=== Section Start ===

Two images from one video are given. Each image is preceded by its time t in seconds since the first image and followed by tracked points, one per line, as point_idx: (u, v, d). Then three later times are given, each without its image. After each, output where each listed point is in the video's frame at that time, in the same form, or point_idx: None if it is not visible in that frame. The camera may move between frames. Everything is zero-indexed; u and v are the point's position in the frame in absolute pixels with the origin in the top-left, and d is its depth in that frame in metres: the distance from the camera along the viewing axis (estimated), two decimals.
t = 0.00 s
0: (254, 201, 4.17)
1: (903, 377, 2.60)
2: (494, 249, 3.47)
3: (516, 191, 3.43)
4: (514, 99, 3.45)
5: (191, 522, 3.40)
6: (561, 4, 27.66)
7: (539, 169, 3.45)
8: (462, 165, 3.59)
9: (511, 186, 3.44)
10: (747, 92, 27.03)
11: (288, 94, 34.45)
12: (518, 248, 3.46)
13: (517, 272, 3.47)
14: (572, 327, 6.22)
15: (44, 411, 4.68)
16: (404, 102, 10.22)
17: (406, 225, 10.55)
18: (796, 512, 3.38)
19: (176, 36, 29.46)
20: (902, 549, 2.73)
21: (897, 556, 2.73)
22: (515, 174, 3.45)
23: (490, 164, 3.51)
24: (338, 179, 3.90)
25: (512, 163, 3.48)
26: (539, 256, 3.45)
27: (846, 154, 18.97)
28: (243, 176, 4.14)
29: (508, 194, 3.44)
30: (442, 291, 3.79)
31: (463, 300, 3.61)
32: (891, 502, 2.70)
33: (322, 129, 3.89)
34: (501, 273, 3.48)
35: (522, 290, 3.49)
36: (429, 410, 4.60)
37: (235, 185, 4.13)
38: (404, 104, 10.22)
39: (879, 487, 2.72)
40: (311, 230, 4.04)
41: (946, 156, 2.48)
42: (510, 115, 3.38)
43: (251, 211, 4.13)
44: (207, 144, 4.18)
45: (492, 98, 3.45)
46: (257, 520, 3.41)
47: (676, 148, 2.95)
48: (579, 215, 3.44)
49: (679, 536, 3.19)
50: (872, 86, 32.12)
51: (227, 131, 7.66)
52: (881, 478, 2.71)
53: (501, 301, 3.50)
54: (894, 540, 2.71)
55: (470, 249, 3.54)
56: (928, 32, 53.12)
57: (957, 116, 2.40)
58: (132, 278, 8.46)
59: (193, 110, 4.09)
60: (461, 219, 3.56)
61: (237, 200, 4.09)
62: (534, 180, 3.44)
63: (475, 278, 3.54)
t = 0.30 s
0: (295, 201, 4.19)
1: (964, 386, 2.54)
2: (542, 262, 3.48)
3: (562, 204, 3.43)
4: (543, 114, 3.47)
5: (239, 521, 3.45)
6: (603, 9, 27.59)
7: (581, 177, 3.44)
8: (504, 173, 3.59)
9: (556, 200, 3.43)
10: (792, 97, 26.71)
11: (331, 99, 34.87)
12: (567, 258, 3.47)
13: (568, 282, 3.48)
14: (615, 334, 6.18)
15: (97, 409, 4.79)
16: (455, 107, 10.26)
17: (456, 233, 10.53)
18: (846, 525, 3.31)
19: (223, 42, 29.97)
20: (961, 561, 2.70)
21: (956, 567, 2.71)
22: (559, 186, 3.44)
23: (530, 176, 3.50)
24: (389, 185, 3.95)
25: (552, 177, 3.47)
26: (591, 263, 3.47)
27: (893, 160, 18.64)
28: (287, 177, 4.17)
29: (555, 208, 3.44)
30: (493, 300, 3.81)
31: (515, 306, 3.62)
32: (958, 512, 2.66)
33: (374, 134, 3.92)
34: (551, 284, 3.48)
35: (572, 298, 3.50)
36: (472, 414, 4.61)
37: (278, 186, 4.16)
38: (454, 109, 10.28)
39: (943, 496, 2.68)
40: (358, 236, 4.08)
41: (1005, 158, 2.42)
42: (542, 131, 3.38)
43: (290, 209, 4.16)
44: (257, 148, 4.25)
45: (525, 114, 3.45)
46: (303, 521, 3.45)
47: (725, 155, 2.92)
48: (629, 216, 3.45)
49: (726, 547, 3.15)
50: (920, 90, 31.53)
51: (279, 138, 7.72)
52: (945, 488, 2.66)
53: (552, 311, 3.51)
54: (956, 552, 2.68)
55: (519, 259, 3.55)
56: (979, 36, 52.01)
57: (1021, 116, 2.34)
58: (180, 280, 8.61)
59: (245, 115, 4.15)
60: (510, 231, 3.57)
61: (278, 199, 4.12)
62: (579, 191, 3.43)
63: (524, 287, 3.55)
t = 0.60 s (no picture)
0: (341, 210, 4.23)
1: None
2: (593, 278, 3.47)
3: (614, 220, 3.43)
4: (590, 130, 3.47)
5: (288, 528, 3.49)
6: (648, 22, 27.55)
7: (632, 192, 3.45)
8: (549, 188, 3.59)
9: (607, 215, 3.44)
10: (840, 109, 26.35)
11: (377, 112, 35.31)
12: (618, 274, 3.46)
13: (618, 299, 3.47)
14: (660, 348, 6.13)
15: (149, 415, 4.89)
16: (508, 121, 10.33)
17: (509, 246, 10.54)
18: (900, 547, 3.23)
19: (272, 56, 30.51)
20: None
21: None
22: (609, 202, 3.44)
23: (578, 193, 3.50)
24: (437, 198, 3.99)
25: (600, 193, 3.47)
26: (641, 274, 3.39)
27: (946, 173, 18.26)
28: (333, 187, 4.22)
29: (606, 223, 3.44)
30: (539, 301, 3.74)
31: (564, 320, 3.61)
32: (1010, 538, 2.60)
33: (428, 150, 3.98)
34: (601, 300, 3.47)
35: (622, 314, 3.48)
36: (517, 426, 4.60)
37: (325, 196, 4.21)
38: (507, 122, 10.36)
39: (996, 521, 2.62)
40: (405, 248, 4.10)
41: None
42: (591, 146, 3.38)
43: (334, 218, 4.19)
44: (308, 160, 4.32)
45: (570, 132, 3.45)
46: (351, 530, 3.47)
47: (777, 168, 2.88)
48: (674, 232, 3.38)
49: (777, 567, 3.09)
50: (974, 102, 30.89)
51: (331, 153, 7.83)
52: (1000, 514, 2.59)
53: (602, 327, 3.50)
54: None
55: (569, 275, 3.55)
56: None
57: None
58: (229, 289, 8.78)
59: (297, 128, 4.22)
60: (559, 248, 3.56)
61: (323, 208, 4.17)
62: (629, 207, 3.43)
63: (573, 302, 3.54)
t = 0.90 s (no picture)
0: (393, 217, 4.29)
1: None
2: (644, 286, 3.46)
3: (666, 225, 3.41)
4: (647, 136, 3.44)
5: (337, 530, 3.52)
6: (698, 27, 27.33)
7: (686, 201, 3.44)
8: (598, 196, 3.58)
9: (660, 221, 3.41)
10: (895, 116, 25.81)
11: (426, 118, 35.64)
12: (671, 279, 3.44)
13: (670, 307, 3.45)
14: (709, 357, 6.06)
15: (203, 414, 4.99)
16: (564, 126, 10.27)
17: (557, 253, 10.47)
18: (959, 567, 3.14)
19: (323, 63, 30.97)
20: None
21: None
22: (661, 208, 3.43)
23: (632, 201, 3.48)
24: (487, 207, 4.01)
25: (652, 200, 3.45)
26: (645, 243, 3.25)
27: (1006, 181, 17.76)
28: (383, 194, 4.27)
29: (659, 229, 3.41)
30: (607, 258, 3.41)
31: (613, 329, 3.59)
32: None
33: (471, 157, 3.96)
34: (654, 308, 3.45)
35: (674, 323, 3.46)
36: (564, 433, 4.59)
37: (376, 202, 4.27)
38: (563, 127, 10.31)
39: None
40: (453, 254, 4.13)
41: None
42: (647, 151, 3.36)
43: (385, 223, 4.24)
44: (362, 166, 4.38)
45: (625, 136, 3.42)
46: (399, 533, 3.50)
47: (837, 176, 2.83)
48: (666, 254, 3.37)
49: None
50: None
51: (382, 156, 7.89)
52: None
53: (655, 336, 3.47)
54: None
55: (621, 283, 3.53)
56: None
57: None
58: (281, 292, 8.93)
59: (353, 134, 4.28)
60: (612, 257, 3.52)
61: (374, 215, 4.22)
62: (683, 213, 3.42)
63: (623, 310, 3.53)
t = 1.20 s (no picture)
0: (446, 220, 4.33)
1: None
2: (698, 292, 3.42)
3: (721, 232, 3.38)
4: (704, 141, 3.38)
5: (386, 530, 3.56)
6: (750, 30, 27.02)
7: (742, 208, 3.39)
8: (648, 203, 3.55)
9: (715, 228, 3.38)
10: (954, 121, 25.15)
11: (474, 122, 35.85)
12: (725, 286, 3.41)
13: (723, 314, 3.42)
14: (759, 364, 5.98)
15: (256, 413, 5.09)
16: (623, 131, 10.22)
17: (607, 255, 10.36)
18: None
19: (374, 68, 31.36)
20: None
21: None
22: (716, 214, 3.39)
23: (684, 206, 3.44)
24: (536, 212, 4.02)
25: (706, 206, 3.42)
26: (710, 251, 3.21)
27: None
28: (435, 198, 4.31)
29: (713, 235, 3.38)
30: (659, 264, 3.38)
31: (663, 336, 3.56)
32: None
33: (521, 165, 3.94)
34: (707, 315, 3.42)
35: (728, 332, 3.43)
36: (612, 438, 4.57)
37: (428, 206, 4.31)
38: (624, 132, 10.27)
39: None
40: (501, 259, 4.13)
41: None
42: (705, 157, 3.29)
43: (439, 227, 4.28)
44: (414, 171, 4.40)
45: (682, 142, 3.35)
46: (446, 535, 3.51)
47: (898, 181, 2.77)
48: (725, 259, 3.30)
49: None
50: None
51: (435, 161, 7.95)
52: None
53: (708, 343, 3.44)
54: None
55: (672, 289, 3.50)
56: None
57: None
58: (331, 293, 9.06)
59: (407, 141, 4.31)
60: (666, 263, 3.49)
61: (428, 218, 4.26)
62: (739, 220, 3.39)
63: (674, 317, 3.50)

=== Section End ===

> What the exercise asks: Retype exactly the span of lines from the one with "14: (572, 327, 6.22)" through the one with "37: (278, 186, 4.16)"; include both ends and omit the rest of the material.

> Answer section:
14: (572, 327, 6.22)
15: (44, 411, 4.68)
16: (404, 102, 10.22)
17: (406, 225, 10.55)
18: (796, 512, 3.38)
19: (176, 36, 29.46)
20: (902, 549, 2.73)
21: (897, 556, 2.73)
22: (515, 174, 3.45)
23: (490, 164, 3.51)
24: (338, 179, 3.90)
25: (512, 163, 3.48)
26: (539, 256, 3.45)
27: (846, 154, 18.97)
28: (243, 176, 4.14)
29: (508, 194, 3.44)
30: (442, 291, 3.79)
31: (463, 300, 3.61)
32: (891, 502, 2.70)
33: (322, 129, 3.89)
34: (501, 273, 3.48)
35: (522, 290, 3.49)
36: (429, 410, 4.60)
37: (235, 185, 4.13)
38: (404, 104, 10.22)
39: (879, 487, 2.72)
40: (311, 230, 4.04)
41: (946, 156, 2.48)
42: (510, 115, 3.38)
43: (251, 211, 4.13)
44: (207, 144, 4.18)
45: (492, 98, 3.45)
46: (257, 520, 3.41)
47: (676, 148, 2.95)
48: (579, 215, 3.44)
49: (679, 536, 3.19)
50: (872, 86, 32.12)
51: (227, 131, 7.66)
52: (881, 478, 2.71)
53: (501, 301, 3.50)
54: (894, 540, 2.71)
55: (470, 249, 3.54)
56: (928, 32, 53.12)
57: (957, 116, 2.40)
58: (132, 278, 8.46)
59: (193, 110, 4.09)
60: (461, 219, 3.56)
61: (237, 200, 4.09)
62: (534, 180, 3.44)
63: (475, 278, 3.54)
t = 0.30 s
0: (295, 201, 4.19)
1: (964, 386, 2.54)
2: (542, 262, 3.48)
3: (562, 204, 3.43)
4: (543, 114, 3.47)
5: (239, 521, 3.45)
6: (603, 9, 27.59)
7: (581, 177, 3.44)
8: (504, 173, 3.59)
9: (556, 200, 3.43)
10: (792, 97, 26.71)
11: (331, 99, 34.87)
12: (567, 258, 3.47)
13: (568, 282, 3.48)
14: (615, 334, 6.18)
15: (97, 409, 4.79)
16: (455, 107, 10.26)
17: (456, 233, 10.53)
18: (846, 525, 3.31)
19: (223, 42, 29.97)
20: (961, 561, 2.70)
21: (956, 567, 2.71)
22: (559, 186, 3.44)
23: (530, 176, 3.50)
24: (389, 185, 3.95)
25: (552, 177, 3.47)
26: (591, 263, 3.47)
27: (893, 160, 18.64)
28: (287, 177, 4.17)
29: (555, 208, 3.44)
30: (493, 300, 3.81)
31: (515, 306, 3.62)
32: (958, 512, 2.66)
33: (374, 134, 3.92)
34: (551, 284, 3.48)
35: (572, 298, 3.50)
36: (472, 414, 4.61)
37: (278, 186, 4.16)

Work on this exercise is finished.